Het beeld dat ik opriep in de laatste woorden van mijn blog van gisteren is een beeld gelicht uit de Kosmos, een beeld dat we hoogstens nu en dan eens gebruiken om ons te situeren als deel ervan met al wat dit impliceert voor lichaam en geest.
Het is een gedachte die ons overvalt in tijden die naar het einde van een leven toegaan omdat we alsdan begonnen zijn ons meer en meer los te wrikken van het dagelijks ons omringende en ons hebben opgesteld met zicht op wat van het eeuwige is.

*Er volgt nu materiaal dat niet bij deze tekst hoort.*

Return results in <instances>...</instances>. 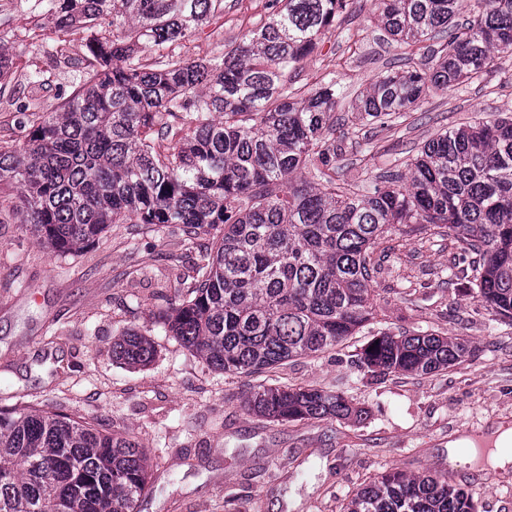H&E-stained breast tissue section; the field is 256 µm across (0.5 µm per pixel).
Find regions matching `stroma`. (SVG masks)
<instances>
[{
	"label": "stroma",
	"mask_w": 512,
	"mask_h": 512,
	"mask_svg": "<svg viewBox=\"0 0 512 512\" xmlns=\"http://www.w3.org/2000/svg\"><path fill=\"white\" fill-rule=\"evenodd\" d=\"M374 0H351L336 30L288 82L313 89L333 75L342 154L336 182L383 184L424 144L475 119L512 113V53L466 84L422 97L385 122L353 111L357 94L393 69H420L425 46L391 39L371 17ZM268 0H224L223 15L176 51L201 58L259 28ZM27 7L0 14V43L20 71L50 69L45 37L29 32ZM178 224H114L80 253L37 245L16 219L0 220V407H34L98 423L143 446L155 467L141 512H342L349 496L386 471L448 474L477 512H512V465H448V444L501 424L512 426V320L469 285L477 257L432 231L392 229L374 248L376 315L335 348L292 358L256 375L211 368L153 315L178 302L198 260ZM151 339L154 360L121 364L112 344L125 330ZM427 331L463 336L464 363L420 375L372 376L359 354L373 335ZM314 385L340 391L368 412L357 424L325 419L281 422L249 411L258 384Z\"/></svg>",
	"instance_id": "stroma-1"
}]
</instances>
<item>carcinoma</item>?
<instances>
[{
	"instance_id": "1",
	"label": "carcinoma",
	"mask_w": 512,
	"mask_h": 512,
	"mask_svg": "<svg viewBox=\"0 0 512 512\" xmlns=\"http://www.w3.org/2000/svg\"><path fill=\"white\" fill-rule=\"evenodd\" d=\"M32 33L53 55L87 54L72 92L51 111L16 109L27 130L0 149V214L22 215L38 244L69 255L112 224H181L212 236L186 292L160 316L214 368L256 374L336 347L374 319L375 244L395 224H427L479 255L475 286L512 319V118L438 135L407 174L366 194L336 189V82L314 91L283 80L319 48L349 0H269L257 30L207 58L171 46L224 13V0H26ZM375 0L397 42L440 40L428 65L379 77L355 109L376 121L458 86L512 52V0ZM153 55L145 56V49ZM13 56L0 45V88ZM116 358L147 365L154 347L126 330ZM470 341L381 332L361 352L376 375L432 374L465 362ZM277 421H360L342 393L261 385L247 400ZM149 459L130 436L66 414L0 408V512H140ZM344 512H475L469 495L429 472H385Z\"/></svg>"
}]
</instances>
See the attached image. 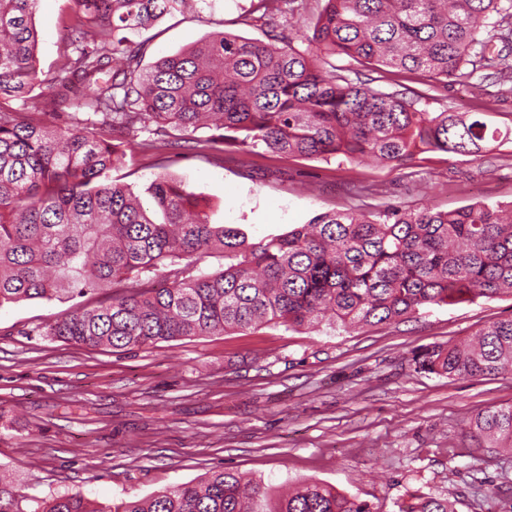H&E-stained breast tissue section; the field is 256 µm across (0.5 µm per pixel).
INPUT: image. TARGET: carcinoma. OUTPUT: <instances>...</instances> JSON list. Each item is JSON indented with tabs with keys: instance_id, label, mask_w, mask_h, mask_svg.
Wrapping results in <instances>:
<instances>
[{
	"instance_id": "1",
	"label": "carcinoma",
	"mask_w": 512,
	"mask_h": 512,
	"mask_svg": "<svg viewBox=\"0 0 512 512\" xmlns=\"http://www.w3.org/2000/svg\"><path fill=\"white\" fill-rule=\"evenodd\" d=\"M39 2L0 0V307L107 293L47 324L43 335L133 350L261 326H377L512 295V209L325 212L250 242L241 228L212 223L165 173L147 188L152 211L125 185L101 181L127 152L146 154L159 142L209 157L229 138L278 155L391 165L416 151H491L504 135L483 113L433 115L343 71L386 67L444 85L482 70L505 74L512 65L495 41L512 39V0H324L304 51L294 47L299 30L288 19L295 0H258L269 42L221 33L146 69L144 45L125 32L146 30L189 0H72L73 50L47 80L50 111L70 110L63 127L11 106L38 83ZM336 55L356 68L324 69L322 59ZM203 127L213 133L195 137ZM151 130L155 136L138 138ZM213 254L224 257L220 269L191 274ZM146 272L162 282L116 289ZM413 364L450 379L512 375V318L472 339L427 346ZM472 429L489 447L512 449V406L478 413ZM25 500L0 478V512H373L328 485L302 482L276 495L223 468L99 507L68 493L28 511ZM400 512L455 509L421 496Z\"/></svg>"
}]
</instances>
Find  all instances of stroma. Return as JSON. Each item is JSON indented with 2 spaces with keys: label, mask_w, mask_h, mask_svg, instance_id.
I'll return each instance as SVG.
<instances>
[{
  "label": "stroma",
  "mask_w": 512,
  "mask_h": 512,
  "mask_svg": "<svg viewBox=\"0 0 512 512\" xmlns=\"http://www.w3.org/2000/svg\"><path fill=\"white\" fill-rule=\"evenodd\" d=\"M71 0H40L37 67L43 86L15 103L47 109ZM226 32L266 40L252 0H195L185 12L133 34L142 64ZM418 109L483 112L512 130V86L476 96L417 74L361 70ZM157 156L133 154L109 171L151 206ZM167 173L206 204L216 224H238L256 242L324 212L473 203L512 207V139L480 155L415 153L403 166L245 151L168 162ZM73 301L33 299L0 308V473L30 498L80 493L109 504L198 480L213 467L249 472L265 486L314 480L399 512L412 495L456 512H512V455L473 435L471 419L512 405V376L452 380L415 371L420 349L512 317V296L481 298L390 325L327 326L195 336L134 351L78 347L44 336Z\"/></svg>",
  "instance_id": "35a3bbf8"
}]
</instances>
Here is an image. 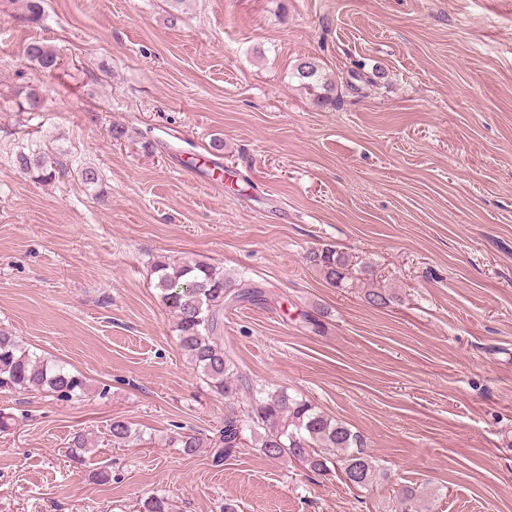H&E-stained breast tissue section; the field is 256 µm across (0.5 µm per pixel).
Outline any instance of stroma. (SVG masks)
Listing matches in <instances>:
<instances>
[{
    "instance_id": "stroma-1",
    "label": "stroma",
    "mask_w": 512,
    "mask_h": 512,
    "mask_svg": "<svg viewBox=\"0 0 512 512\" xmlns=\"http://www.w3.org/2000/svg\"><path fill=\"white\" fill-rule=\"evenodd\" d=\"M45 9L35 28L0 0V330L89 392L0 389V512L160 495L171 512H394L404 485L426 512H512V0ZM34 40L59 69L27 59ZM308 56L362 92L317 102L292 75ZM28 85L42 111L17 112ZM39 144L95 164L100 190L17 171ZM328 245L368 272L328 284L307 261ZM163 257L261 283L266 304L224 316L238 370L362 433L387 481L360 491L250 444L220 464L176 448L179 432L215 437L229 406L179 346L153 286ZM115 420L135 438L114 443ZM78 433L96 451L74 460ZM25 54L28 59L35 62L40 68L49 72L54 71L60 64V56L58 52L47 43L39 40L30 42L26 49Z\"/></svg>"
}]
</instances>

Als we in deze instelling verzeilen handelen we over dingen waar we normaal gezien geen aandacht voor hebben, niemand loopt rond met de idee waar hij voortdurend mee begaan is een deeltje te zijn van wat in den beginne was, het is een gedachte die kan doorgedrongen zijn tot onze genen, maar verder gaat deze niet, het heeft hem ooit volwaardig bezig gehouden maar het zit nu vastgegroeid in hem, hoewel hij geen nood heeft er voortdurend voor uit te komen.
*
Dit hierboven schreef ik vroeg in de morgen van 6 september in het Ziekenhuis.
Pas in het begin van de namiddag ontdekte men, en vernam ik, dat mijn lieve echtgenote Gonda De Norre, geboren 06.04.1943, in de nacht van 5 op 6 september, in de grootste eenzaamheid, overleden is in onze woning te Geraardsbergen.
Ze is me dus voorafgegaan tegen elke verwachting in. Het onmogelijke heeft zich voltrokken. Mijn verdriet is zoals het nimmer was, hoog en totaal.
Ze rust nu in een oceaan van geest waar ik haar terugvinden zal. Beiden één terug.
Neem er nota van dat mijn blogs zullen zwijgend zijn tenminste tot 16 oktober aanstaande, zo niet tot 1 november.